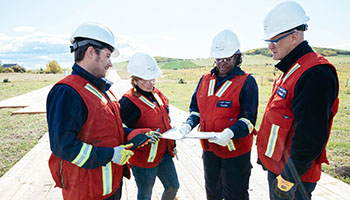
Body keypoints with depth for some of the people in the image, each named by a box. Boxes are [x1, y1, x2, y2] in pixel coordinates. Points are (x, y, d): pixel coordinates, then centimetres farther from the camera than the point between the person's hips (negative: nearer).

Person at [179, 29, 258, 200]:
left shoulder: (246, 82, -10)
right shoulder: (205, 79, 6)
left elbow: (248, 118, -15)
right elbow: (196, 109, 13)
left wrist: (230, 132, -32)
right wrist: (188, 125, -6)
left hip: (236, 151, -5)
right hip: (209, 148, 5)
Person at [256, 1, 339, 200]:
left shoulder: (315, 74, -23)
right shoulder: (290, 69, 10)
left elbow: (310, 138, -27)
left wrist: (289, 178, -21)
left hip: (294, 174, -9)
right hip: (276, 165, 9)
---+---
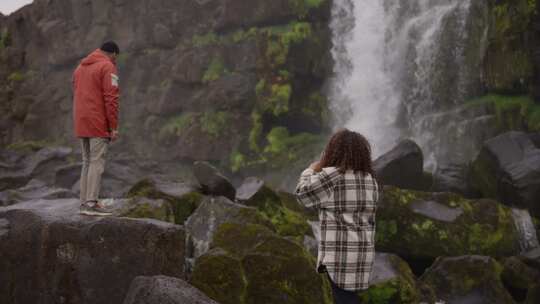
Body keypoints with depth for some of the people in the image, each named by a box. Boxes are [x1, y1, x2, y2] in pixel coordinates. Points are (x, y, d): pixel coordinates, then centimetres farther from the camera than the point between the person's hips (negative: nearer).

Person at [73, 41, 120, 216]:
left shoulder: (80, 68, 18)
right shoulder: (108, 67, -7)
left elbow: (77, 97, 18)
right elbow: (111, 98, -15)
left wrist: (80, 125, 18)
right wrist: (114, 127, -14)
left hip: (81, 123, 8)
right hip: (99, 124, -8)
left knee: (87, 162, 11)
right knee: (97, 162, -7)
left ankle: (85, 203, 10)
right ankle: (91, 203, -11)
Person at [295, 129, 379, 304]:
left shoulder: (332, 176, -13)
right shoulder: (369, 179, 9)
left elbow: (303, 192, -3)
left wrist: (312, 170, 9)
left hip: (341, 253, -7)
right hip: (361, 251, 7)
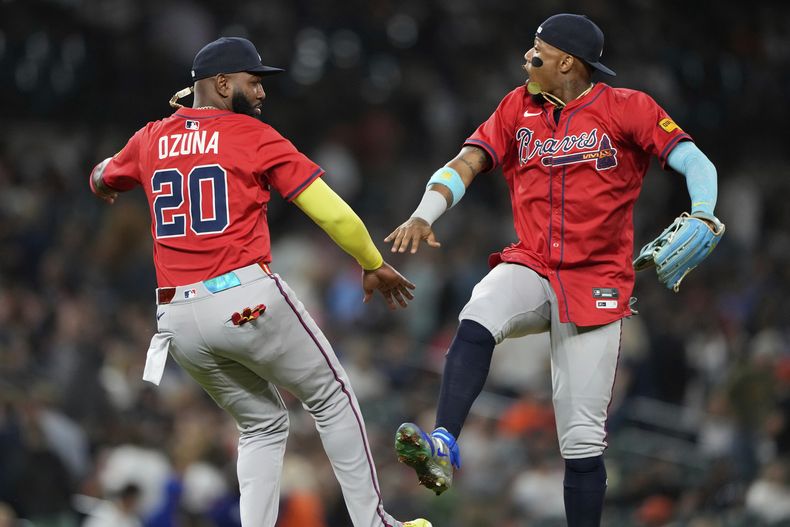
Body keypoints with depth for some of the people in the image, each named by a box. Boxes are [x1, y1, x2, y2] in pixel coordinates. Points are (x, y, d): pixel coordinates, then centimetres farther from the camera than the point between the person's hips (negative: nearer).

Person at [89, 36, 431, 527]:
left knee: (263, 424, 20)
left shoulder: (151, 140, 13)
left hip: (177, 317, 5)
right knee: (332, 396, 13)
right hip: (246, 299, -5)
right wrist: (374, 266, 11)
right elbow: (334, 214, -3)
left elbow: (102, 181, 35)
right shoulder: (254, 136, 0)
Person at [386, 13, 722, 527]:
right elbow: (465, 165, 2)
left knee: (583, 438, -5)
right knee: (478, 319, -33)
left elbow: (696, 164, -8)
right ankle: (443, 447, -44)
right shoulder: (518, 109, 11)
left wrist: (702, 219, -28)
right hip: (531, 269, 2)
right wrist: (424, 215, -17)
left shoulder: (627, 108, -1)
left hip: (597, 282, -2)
---+---
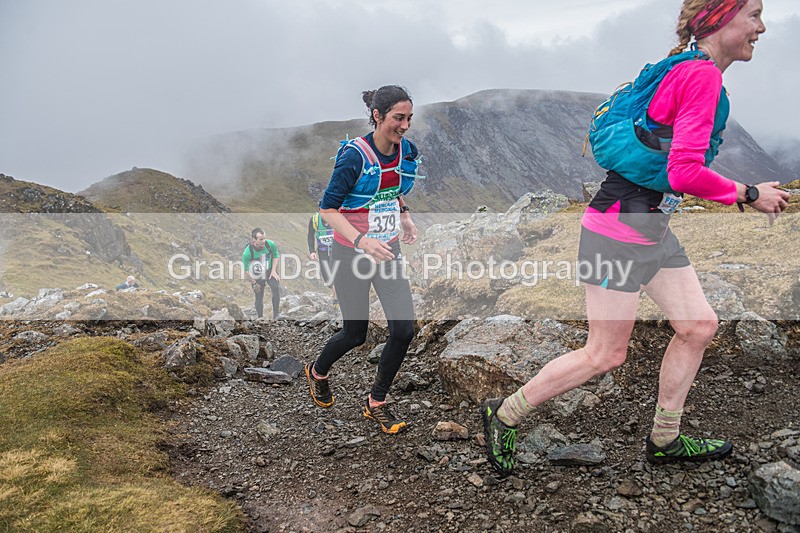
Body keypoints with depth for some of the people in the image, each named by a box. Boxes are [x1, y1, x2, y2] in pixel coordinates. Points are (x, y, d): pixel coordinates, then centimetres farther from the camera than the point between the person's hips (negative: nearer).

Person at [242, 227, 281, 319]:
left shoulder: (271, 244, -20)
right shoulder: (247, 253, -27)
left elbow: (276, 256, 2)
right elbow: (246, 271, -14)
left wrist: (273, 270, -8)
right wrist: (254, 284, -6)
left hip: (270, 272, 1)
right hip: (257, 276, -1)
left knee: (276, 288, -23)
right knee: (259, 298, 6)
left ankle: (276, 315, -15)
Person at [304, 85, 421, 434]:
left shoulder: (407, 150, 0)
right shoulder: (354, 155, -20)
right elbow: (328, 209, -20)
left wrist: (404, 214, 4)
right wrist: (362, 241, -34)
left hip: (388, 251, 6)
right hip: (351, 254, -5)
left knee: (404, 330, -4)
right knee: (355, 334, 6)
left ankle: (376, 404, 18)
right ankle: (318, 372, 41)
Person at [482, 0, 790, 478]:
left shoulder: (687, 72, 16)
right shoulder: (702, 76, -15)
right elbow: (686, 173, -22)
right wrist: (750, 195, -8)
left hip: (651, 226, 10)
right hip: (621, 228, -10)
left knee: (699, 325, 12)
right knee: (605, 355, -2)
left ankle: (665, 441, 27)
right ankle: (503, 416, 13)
---+---
### What is being asked
In the records above, find the line with "right hip: (361, 251, 7)". Print exactly from there through the line with "left hip: (597, 282, -2)", minus the pictures.

### Response
right hip: (361, 251, 7)
Body keypoints with depth for some of the people in the image, each named by a box. Boxes are [x1, y1, x2, y2] in pixel coordinates. Points are (x, y, d): pixel coordinates, then centimetres farther from the camera than the point between the person's hips (negative: nearer).

Person at [89, 36, 431, 527]:
left knee: (263, 424, 20)
left shoulder: (151, 140, 13)
left hip: (177, 317, 5)
right knee: (332, 396, 13)
right hip: (246, 299, -5)
right wrist: (374, 266, 11)
right elbow: (334, 214, -3)
left elbow: (102, 181, 35)
right shoulder: (254, 136, 0)
Person at [386, 13, 722, 527]:
right elbow: (465, 165, 2)
left knee: (583, 438, -5)
right knee: (478, 319, -33)
left elbow: (696, 164, -8)
right ankle: (443, 447, -44)
right shoulder: (518, 109, 11)
left wrist: (702, 219, -28)
right hip: (531, 269, 2)
right wrist: (424, 215, -17)
left shoulder: (627, 108, -1)
left hip: (597, 282, -2)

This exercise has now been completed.